Given text |

● ● ● ●

Let $\GF \in \set {\R, \C}$.

Let $X$ be a vector space over $\GF$.

Let $C$ be a convex set.


Then $C$ is absorbing if and only if:

for each $x \in X$ there exists $t \in \R_{> 0}$ such that $x \in t C$.


Proof

Necessary Condition

Suppose that $C$ is absorbing.

Then for each $x \in X$ there exists $s \in \R_{> 0}$ such that $x \in t C$ for $s \in \C$ with $\cmod s \ge t$.

In particular, $x \in t C$.

$\Box$

Sufficient Condition

Suppose that:

for each $x \in X$ there exists $t \in \R_{> 0}$ such that $x \in t C$.

Then there exists $t \in \R_{> 0}$ such that:

${\mathbf 0}_X \in t C$

In particular, we have:

${\mathbf 0}_X \in C$

First suppose that $\GF = \R$.

Let $x \in X$.

Let $t_1, t_2 > 0$ be such that:

$x \in t_1 C$
$-x \in t_2 C$

Let $t = \max \set {t_1, t_2}$.

Then:

$\ds \frac {t_i} t \in \closedint 0 1$ for each $i \in \set {1, 2}$.

● ● ● ●

Given information |
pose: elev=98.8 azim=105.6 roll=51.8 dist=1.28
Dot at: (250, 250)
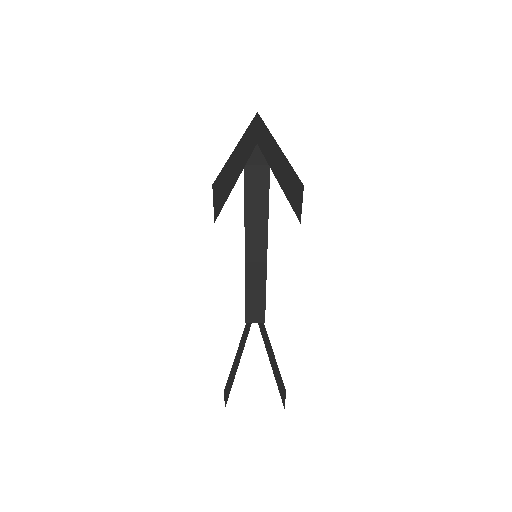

● ● ● ●

Exercise requirements | Return the passage of the absorbing-set proof between "Then there exists" and "Let $x \in X$.", inclusive, reproduced character for character.

Exercise result |
Then there exists $t \in \R_{> 0}$ such that:

${\mathbf 0}_X \in t C$

In particular, we have:

${\mathbf 0}_X \in C$

First suppose that $\GF = \R$.

Let $x \in X$.